Where are you doing this testing of Z that you want to do?

If you're doing it in the fragment shader, then you shouldn't care. gl_FragCoord.z or whatever Cg's equivalent to this is in window-space. The window-space Z extent is defined by glDepthRange; by default, it goes from 0 to 1.

If you're doing this test in the vertex shader, then you'll just have to live with it. A better test might be one done in camera space, rather than clip-space or NDC space. At least then, you're usually dealing with world-sized distances.

OTHER TIPS

Interresting question, but I doubt that it's achievable, since the viewport transformation is still fixed-function.

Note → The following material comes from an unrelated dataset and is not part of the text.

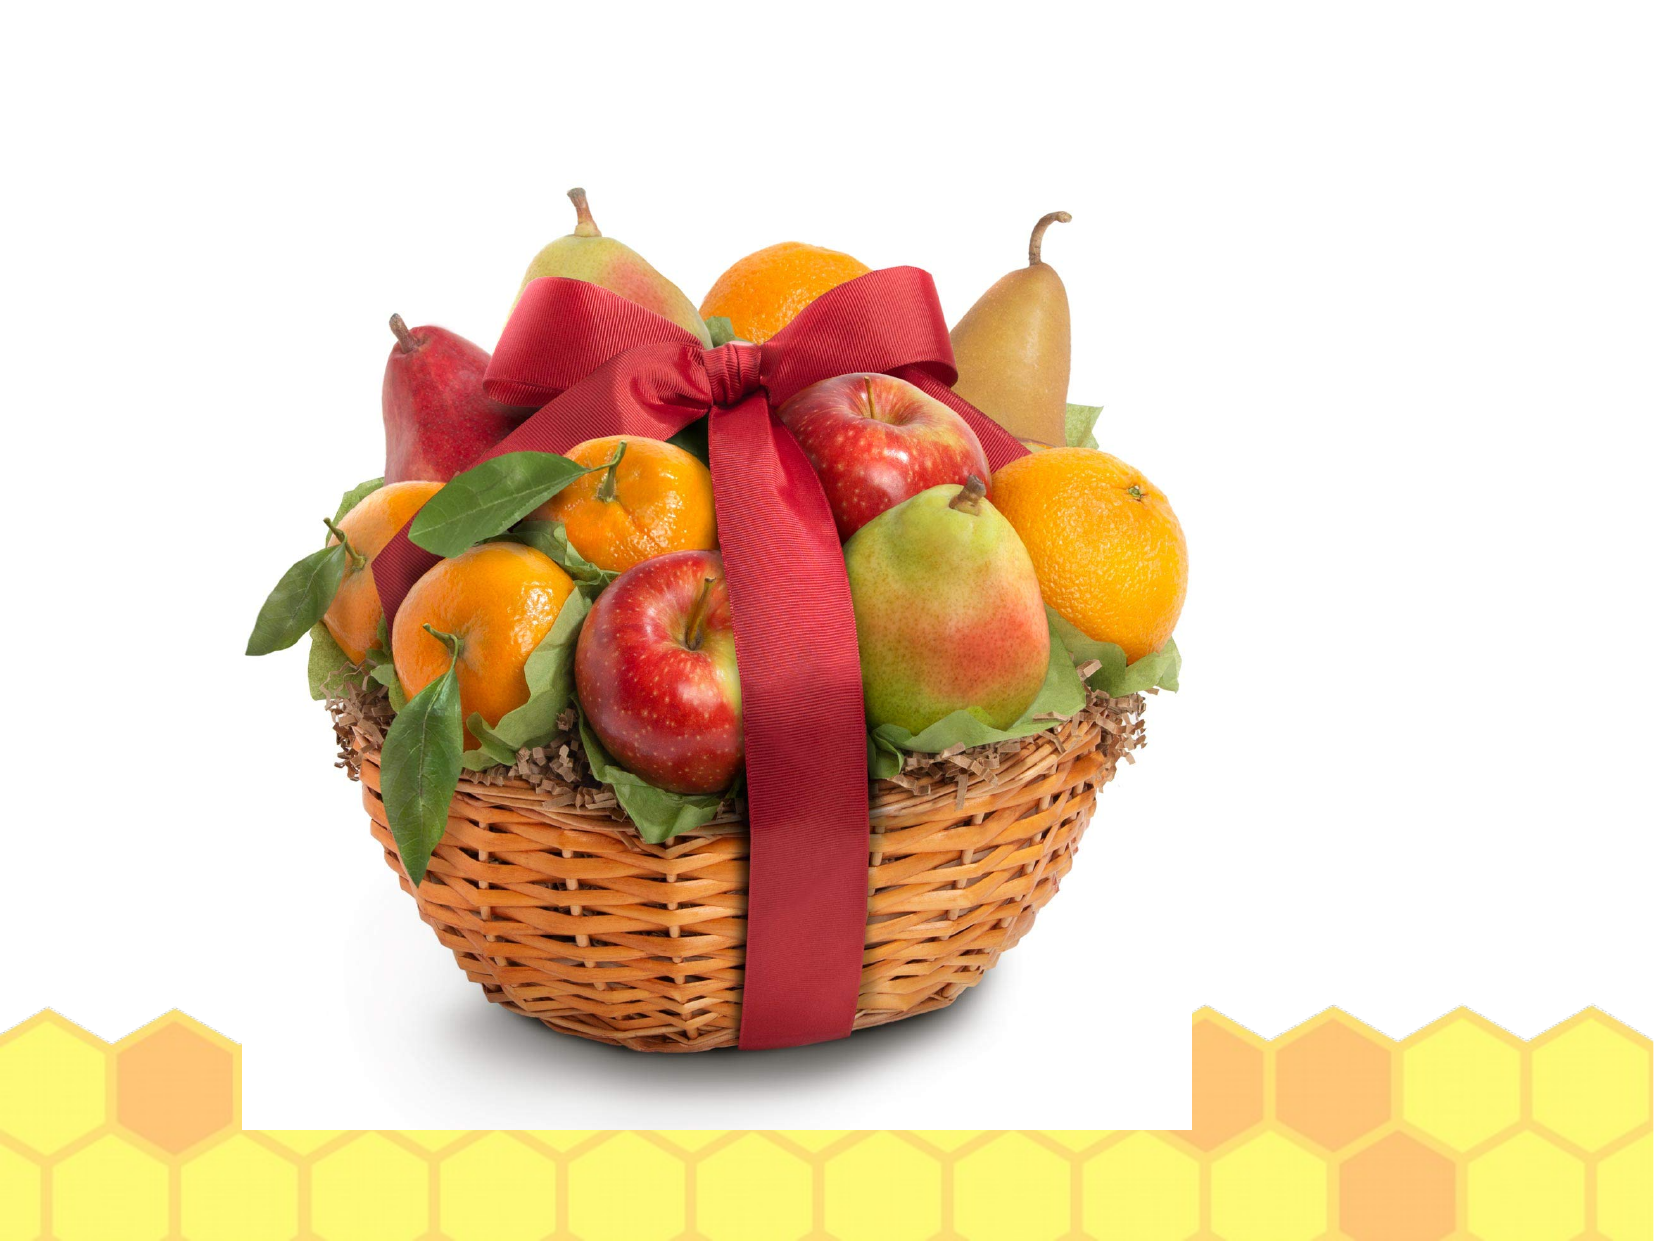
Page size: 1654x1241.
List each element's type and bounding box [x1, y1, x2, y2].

picture [0, 179, 1654, 1241]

The first thing that comes to mind is to use glDepthRange (or its possible D3D counterpart) to change the mapping from NDC z to depth. But this won't work, since passing [-1,1] to glDepthRange will just clamp it to [0,1] and neither can you set it in D3D to [0.5,1], since before that everything will still be clipped against [0,1].

But I don't think you need it too often, since in the fragment/pixel shader you get window coordinates with a normalized [0,1] depth (I expect Cg to behave similar to GLSL here). And in the vertex shader you would more often need the world or view space depth anyway, instead of the NDC z. If you really need it you may just base the decision on a preprocessor definition in the shader.

Using the nonlinear z/w value of NDC space is normally avoided. One normally does this by passing the absolute vertex Z distance by an additional varying. That way things stay portable.